Following the launch of the new one-day sustainability course at the River Cottage Chefs’ School, we spoke to one of the chef’s working to deliver a new standard in edible education. Stefani Smith tells us what inspired her to work at River Cottage, and her experience of teaching the course.
When did you first become interested in food and food issues?
I have always been interested in food, but cooking and working in the food industry made me more aware of the issues surrounding it. I wanted to know everything I possibly could about the provenance and procurement of the food I cooked. I read a lot of books and particularly learnt a lot from Michael Pollan and his book, ‘In Defence of Food’. It really opened my eyes, and made me incredibly passionate about understanding food production, getting involved, and making a difference through education.
What attracted you to work at River Cottage?
I’m a huge fan of Hugh Fearnley-Whittingstall and the work he has done. River Cottage encapsulates everything that I am passionate about in food, whilst also addressing food system issues. Working with a group of people that have the same ethos and interests as you, is a joy. I am surrounded by the River Cottage team who share my interest in sustainability, but understand ten times more than me. That’s why River Cottage is such a great place to work; a day doesn’t go by when I don’t learn something new.
How would you define sustainability and what does it mean to you?
For me, sustainability means having respect for the environment and our planet. It should play an important role in every person’s day-to-day life. You only have to look at climate change, and the issue of global warming, to see that changes need to be made to the way we live.
Sustainability within food is about knowing what you’re eating, and putting ethical procurement, wastage and preservation systems into practice. Sustainability means working with local farms and growers, understanding how animals are reared and vegetables grown; reducing, reusing and recycling; and finally bringing old habits, like smoking, curing and preserving, back into fashion.
Do you think it’s important that individual consumers become more aware of food sustainability issues?
I think that consumers have become very blinkered when it comes to the purchasing of their food. It is often really unclear to them what really goes on behind the scenes when food is produced. Food is essential for every human being to survive, and we should all have the information, education and awareness we need to make the right choices.
What advice would you give to people who want to live a more sustainable lifestyle?
Come on our sustainability course for a start and see where it takes you! You will learn about food sourcing, identification of products, understanding labelling, menu development, and also wastage. The course doesn’t only give you a better understanding of sustainability at River Cottage, you will also gain the skills and knowledge to return home and put your new skills into practice, either within your household or your business.
What do you enjoy most about teaching this course?
I love the diverse range of people that take part. We cover a wide variety of skills, such as butchery, curing and smoking, tasting sessions, live demonstration and debates. The amount of knowledge that I’ve gained from covering all the topics makes it very rewarding to teach. I also really enjoy how interactive it is, I never fail to learn an awful lot from the students that take part.

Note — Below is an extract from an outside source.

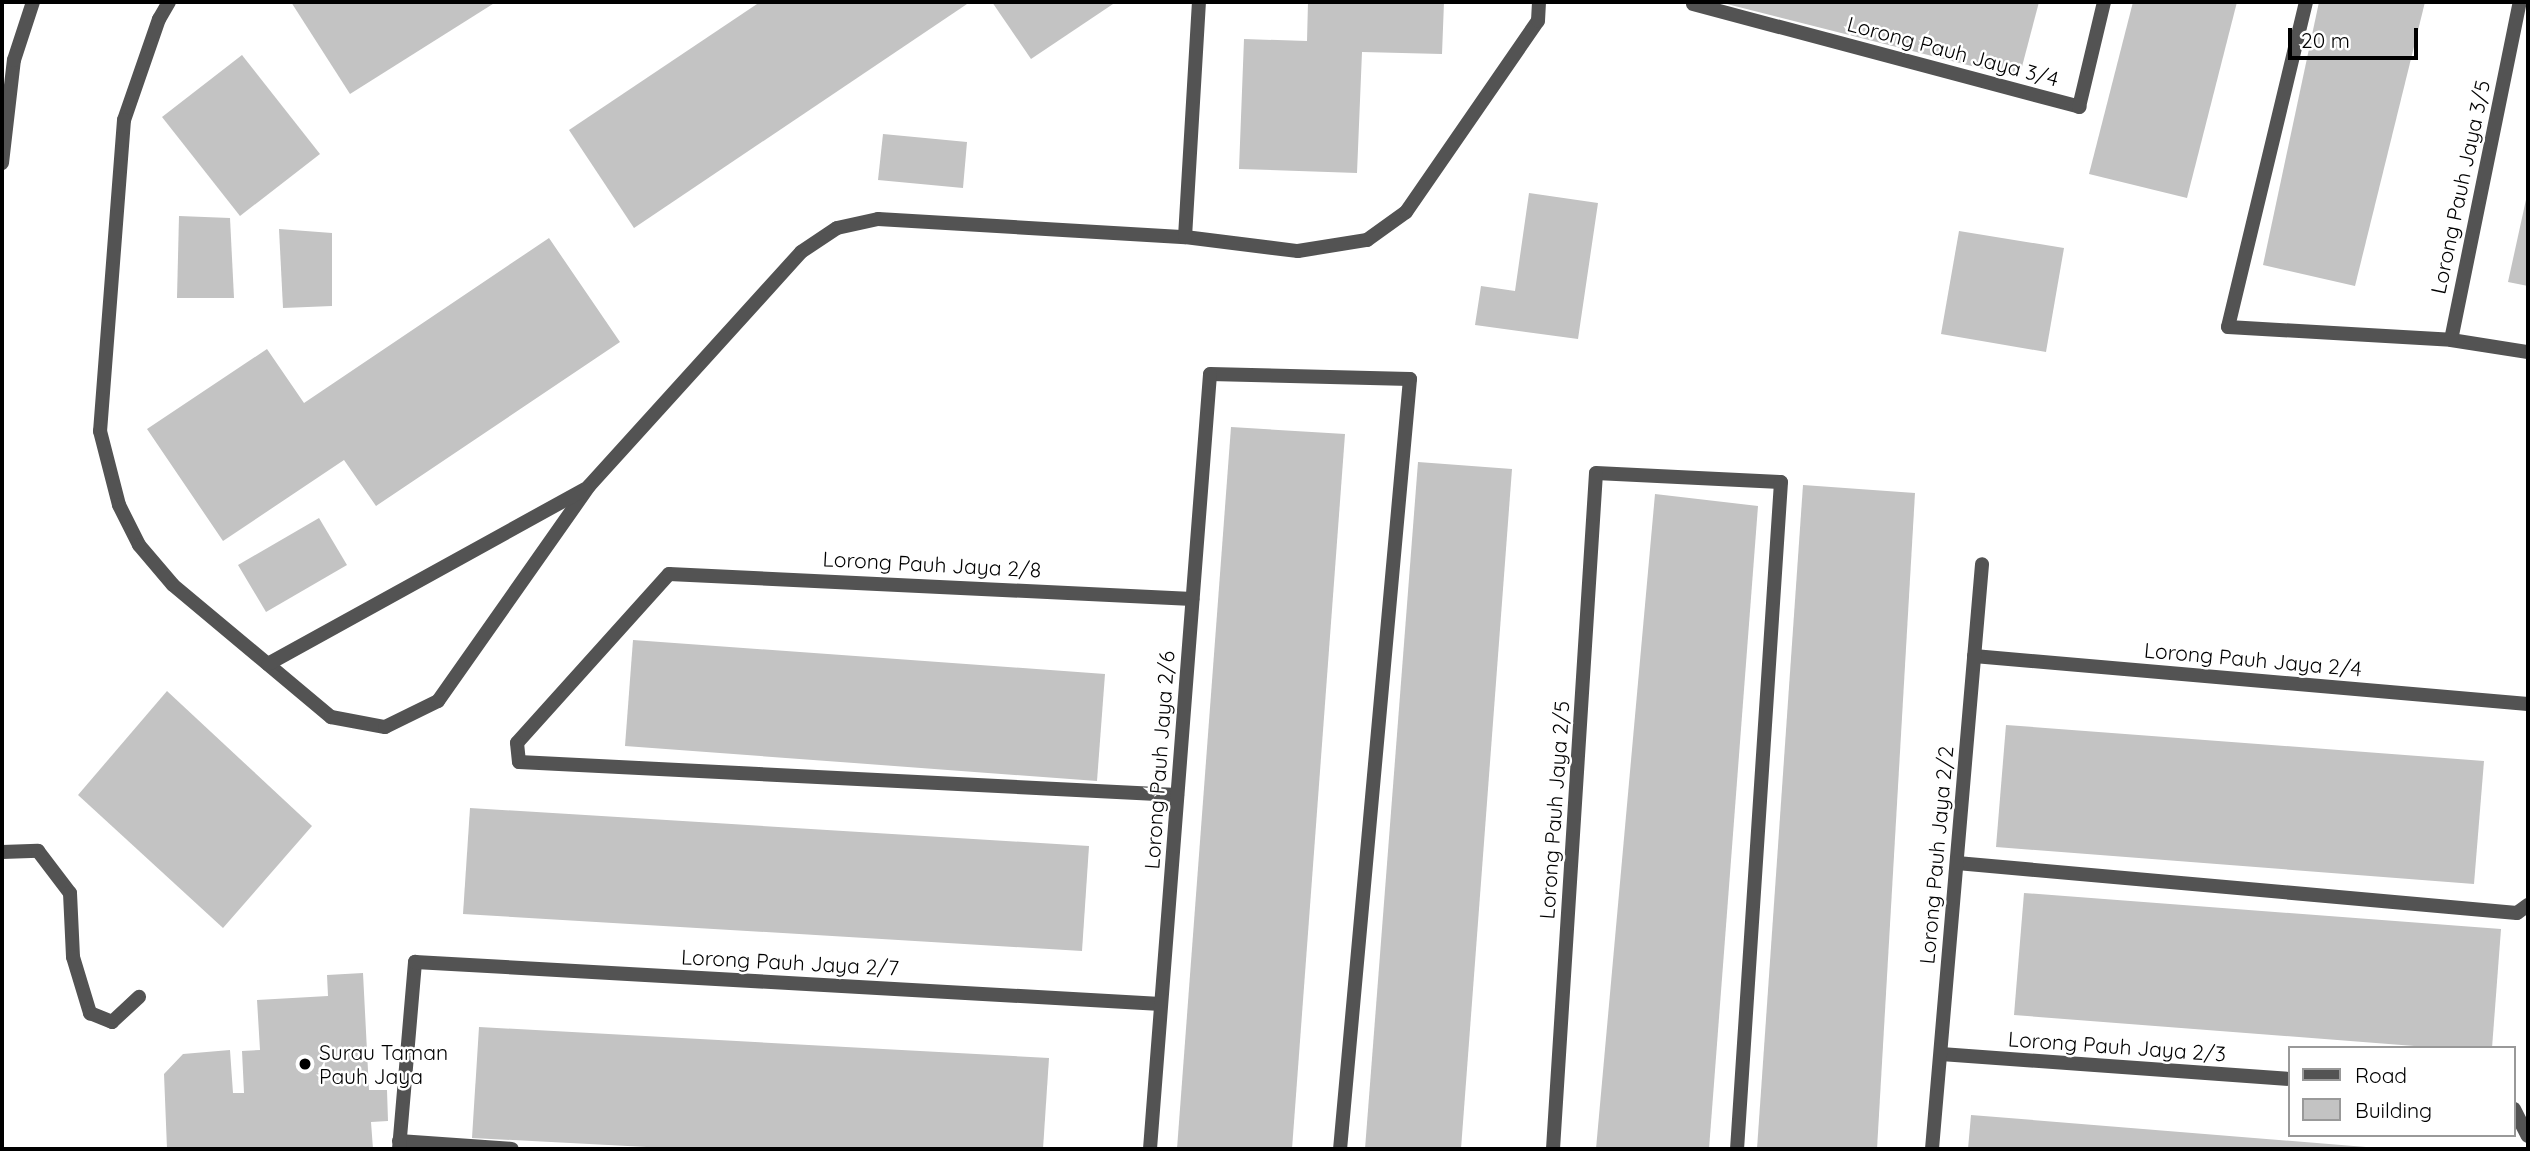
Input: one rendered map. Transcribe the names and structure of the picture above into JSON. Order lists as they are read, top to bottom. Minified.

From an education perspective, what do you think is necessary to cause a substantial shift in the food culture of this country, in the way that we buy and cook food, to become more in line with the River Cottage way?
Education is the answer. We set up the Chefs’ School to educate chefs about ethical procurement, seasonality and sustainability. Culinary education at present is limited to the tutoring of ethical procurement in relation to sustainability and this knowledge is crucial for chefs to make an informed decision.
Having sustainability embedded in education from the beginning of a chef’s training is also very important for the knowledge to be passed on in various directions, creating a slow and steady shift in food culture. This in turn will affect the way we as consumers buy and cook food for the better.
How do you feel is the best way to engage people?
Getting people involved with what you’re doing is the best way of engaging them. Encouraging them to be enthusiastic about the topic you are teaching, without bombarding them with information. It’s a fine balance, and tricky to get right the whole time. I love learning from the people in my class, so I try and get them really involved and make the session interactive.
What other food projects or people are you impressed by?
I have been impressed by a lot of different projects and people while I have been cooking, but at present I find Hugh’s Fish Fight very inspirational. The changes that have been brought about within the fishing industry have been so important and it’s also helped to raise awareness amongst consumers of the problems of discards and overfishing. Also, Hugh’s Chicken Out! campaign, which aims to put an end to the intensive factory farming of chickens. Organisations such as Slow Food, Landshare, Food for Life, and all the work that the Soil Association does is incredibly inspirational.